In Go, there is no async/await. Instead, communication across concurrent threads is done via channels.

package main

import (
    "fmt"
    "time"
)

func main() {
    fmt.Println("Start making coffee...")
    kettle_boiled := make(chan bool)
    boil_kettle := func() {
        fmt.Println("Boiling the kettle...")
        time.Sleep(3 * time.Second)

        kettle_boiled <- true
    }
    go boil_kettle()

    // There's an extra sleep here since go was running the following
    // print statement before even starting the goroutine
    time.Sleep(time.Second)
    fmt.Println("Adding instant coffee to the mug...")
    time.Sleep(time.Second)

    fmt.Println("Adding sugar to the mug...")
    time.Sleep(time.Second)

    <-kettle_boiled
    fmt.Println("Kettle has been boiled")

    fmt.Println("Pouring boiling water...")
    fmt.Println("Stirring coffee...")
}

In this example, the kettle boiling code is, again, wrapped in a function, and this function is called asynchronously by preceding it with the go keyword. It doesn’t need to be marked as asynchronous like in C#.

However, getting a response from boil_kettle is a little different. There’s no Task returned as with C#. Instead, a channel is created.

<-kettle_boiled blocks the thread and waits for data to be sent into the channel before continuing. This channel will have a value sent to it to signal that the boil_kettle function has finished executing.

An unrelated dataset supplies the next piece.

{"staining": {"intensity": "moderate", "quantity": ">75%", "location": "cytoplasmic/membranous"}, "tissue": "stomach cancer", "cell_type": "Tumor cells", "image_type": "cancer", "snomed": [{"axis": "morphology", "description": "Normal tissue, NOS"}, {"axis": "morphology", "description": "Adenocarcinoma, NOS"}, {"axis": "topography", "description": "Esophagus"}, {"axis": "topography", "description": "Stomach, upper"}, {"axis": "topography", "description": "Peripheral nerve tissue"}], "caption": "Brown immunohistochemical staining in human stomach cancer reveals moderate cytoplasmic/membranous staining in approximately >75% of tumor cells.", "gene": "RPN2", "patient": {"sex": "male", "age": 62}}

It’s worth mentioning that the value sent to the channel is thrown away with <-kettle_boiled. The channel is just used to signal that the boil_kettle function has finished. Channels always send and receive a type so if boil_kettle needed to return something meaningful it could and the receiving code could read it like my_value := <-kettle_boiled.

Conclusion

At this stage, I can’t say I prefer either implementation. I’m more familiar with async/await having used it a lot more, but Go’s channels certainly make a lot of sense and don’t seem alien to me.

Although it’s not a direct 1-to-1 mapping, Go’s go keyword makes a function run asynchronously, much like marking a function singature with async will make a function run asynchronously when called in C#. Waiting for a value to arrive on a channel with <-my_channel in Go, is the equivalent of using the await keyword in C# to wait for a Task to complete.